Racist Computers And Criminal Justice

Increasingly, the justice system is turning to past data to figure out which criminals are a danger and which are more likely to be rehabilitated. If that data were unbiased and clear, that would be one thing. Unfortunately, as anyone with even a passing awareness of race in America can tell you, the justice system has a long history of racism and its use of algorithms reflects that ugly past.

ProPublica recently audited the results of an algorithm used by Broward County, Florida, to see how effective it was at predicting future misbehavior. The overall results were unimpressive: The algorithm was only accurate roughly 20% of the time at predicting violent second offenses, and 61% accurate at predicting recidivism in general. But two very striking trends emerged from the data: White offenders were consistently ranked as a much lower risk than black offenders, who got “false flags” at roughly twice the rate of whites.
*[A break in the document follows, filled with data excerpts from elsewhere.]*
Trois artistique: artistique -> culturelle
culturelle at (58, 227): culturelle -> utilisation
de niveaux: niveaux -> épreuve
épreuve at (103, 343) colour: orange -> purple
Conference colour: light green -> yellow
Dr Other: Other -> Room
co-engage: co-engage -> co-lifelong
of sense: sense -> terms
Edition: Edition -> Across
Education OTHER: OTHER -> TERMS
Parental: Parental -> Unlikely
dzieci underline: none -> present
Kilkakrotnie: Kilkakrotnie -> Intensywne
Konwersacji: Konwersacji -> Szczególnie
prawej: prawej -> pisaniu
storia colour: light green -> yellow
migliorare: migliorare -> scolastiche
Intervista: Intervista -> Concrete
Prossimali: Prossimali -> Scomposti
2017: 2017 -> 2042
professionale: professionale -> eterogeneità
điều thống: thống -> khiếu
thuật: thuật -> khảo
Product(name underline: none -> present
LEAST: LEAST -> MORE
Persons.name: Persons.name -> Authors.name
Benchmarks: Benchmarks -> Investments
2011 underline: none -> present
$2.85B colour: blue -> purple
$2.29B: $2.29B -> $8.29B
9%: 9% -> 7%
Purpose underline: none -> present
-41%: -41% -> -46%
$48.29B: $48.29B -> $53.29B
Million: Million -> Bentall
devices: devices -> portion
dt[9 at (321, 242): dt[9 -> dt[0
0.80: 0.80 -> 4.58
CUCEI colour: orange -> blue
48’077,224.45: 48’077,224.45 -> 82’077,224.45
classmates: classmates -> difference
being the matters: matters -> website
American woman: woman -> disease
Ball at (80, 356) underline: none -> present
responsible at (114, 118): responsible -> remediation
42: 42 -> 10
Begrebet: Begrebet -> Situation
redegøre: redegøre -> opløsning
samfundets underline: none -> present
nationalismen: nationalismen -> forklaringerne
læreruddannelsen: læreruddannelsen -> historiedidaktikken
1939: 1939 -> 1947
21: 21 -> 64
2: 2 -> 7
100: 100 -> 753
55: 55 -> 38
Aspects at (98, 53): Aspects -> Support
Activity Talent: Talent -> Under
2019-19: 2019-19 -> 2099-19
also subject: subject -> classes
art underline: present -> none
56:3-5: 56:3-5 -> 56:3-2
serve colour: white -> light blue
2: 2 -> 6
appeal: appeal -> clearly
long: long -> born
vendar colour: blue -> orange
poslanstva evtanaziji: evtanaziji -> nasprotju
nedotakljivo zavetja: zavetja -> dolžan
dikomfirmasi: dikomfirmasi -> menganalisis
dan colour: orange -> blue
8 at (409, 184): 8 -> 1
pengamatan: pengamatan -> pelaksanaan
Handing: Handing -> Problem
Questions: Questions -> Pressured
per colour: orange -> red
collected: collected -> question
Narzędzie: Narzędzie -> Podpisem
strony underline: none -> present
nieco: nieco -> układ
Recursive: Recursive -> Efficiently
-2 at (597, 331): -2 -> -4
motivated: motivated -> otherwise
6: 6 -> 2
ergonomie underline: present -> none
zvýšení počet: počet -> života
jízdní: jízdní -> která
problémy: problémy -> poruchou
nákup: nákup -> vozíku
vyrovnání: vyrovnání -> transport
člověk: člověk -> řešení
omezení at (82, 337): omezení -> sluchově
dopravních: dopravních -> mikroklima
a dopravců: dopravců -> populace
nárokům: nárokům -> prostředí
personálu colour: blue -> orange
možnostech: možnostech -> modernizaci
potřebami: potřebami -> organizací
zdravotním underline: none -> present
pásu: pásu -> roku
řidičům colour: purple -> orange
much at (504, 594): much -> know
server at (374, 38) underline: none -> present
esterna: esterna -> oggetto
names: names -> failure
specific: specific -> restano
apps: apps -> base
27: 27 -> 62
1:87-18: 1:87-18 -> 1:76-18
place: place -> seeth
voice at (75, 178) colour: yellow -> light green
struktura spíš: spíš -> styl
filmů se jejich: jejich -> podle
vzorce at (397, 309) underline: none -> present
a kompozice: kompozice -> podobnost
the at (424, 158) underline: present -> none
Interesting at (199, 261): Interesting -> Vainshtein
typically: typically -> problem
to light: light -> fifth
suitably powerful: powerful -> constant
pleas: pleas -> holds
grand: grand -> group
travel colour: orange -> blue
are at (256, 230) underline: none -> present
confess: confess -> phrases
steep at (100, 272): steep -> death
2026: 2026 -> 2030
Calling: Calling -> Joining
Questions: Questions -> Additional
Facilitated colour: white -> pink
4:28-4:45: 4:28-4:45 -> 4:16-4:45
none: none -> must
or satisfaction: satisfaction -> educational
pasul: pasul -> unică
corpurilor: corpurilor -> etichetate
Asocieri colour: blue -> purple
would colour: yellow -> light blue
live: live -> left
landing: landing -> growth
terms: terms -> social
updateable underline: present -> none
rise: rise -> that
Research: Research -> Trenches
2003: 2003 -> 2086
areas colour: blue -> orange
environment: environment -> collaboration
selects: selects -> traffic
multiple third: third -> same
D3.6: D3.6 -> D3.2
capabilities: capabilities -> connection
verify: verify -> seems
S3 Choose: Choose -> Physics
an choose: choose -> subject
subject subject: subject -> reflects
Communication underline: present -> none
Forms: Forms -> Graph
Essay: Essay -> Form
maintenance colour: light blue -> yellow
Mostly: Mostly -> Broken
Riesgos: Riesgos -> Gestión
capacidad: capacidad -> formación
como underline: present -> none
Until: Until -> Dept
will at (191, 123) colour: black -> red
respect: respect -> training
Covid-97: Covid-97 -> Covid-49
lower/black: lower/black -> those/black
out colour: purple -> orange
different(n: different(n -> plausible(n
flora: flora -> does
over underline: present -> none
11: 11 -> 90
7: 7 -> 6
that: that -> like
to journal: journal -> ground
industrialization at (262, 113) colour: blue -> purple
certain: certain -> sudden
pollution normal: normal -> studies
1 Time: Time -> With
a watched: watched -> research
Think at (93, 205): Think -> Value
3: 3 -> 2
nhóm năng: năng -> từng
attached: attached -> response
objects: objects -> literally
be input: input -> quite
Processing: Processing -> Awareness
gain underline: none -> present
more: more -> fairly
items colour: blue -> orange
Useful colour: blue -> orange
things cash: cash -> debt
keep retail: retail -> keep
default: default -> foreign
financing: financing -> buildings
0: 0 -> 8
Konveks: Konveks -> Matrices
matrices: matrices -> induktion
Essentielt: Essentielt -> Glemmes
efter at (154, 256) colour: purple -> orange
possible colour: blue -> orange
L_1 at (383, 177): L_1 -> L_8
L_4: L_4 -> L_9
It’s worth noting that ProPublica doesn’t think this algorithm was coded with any sort of malicious intent. In fact, the algorithm deliberately omits any consideration of race in an attempt to avoid just these results. But, again, all the algorithm has to base its decisions on is the data it’s been fed.

Simply put, unless humans notice flaws in the data, those flaws will slip through and be reflected in the algorithm. For example, it’s technically accurate to say that non-white people are arrested at four times the rate of white people for marijuana possession. To an algorithm, that data says “Non-white people are more likely to be drug offenders.” But there’s another explanation: White people tend to be treated differently, often preferentially by the police, even when crimes occur among both at the same rates. But if the algorithm doesn’t have that data (which is based on individual interactions and therefore virtually unquantifiable), it has no way of coming to a conclusion that to is patently obvious to a human.

A poor data diet means poor results, and poor results, in this case, might lead to disproportionate sentences to non-violent offenders. Worse, there’s no way for defendants to evaluate or challenge this score: The algorithm is proprietary and what it considers and how it weighs its data are closely guarded corporate secrets.

A Reminder That Data Is Not Intelligence

Algorithms aren’t good or bad. Like any technology, they only go wrong when we misuse them, accidentally or with intent. What we’re seeing now is a clear sign that our data is flawed and, thus, that our algorithms are flawed. And to be fair, it can be difficult to accept. If our data is wrong, after all, that means the tools we used to gather it are wrong, that our working assumptions need to be carefully addressed and reevaluated. It’s a big project and a deeply scary thought for many people.

But clearly, as we move further into a tech-centric future, removing racial bias from our data and algorithms is of utmost importance. Because if we don’t correct the problems our algorithms are accidentally revealing to us, we could potentially cause a staggering amount of misery.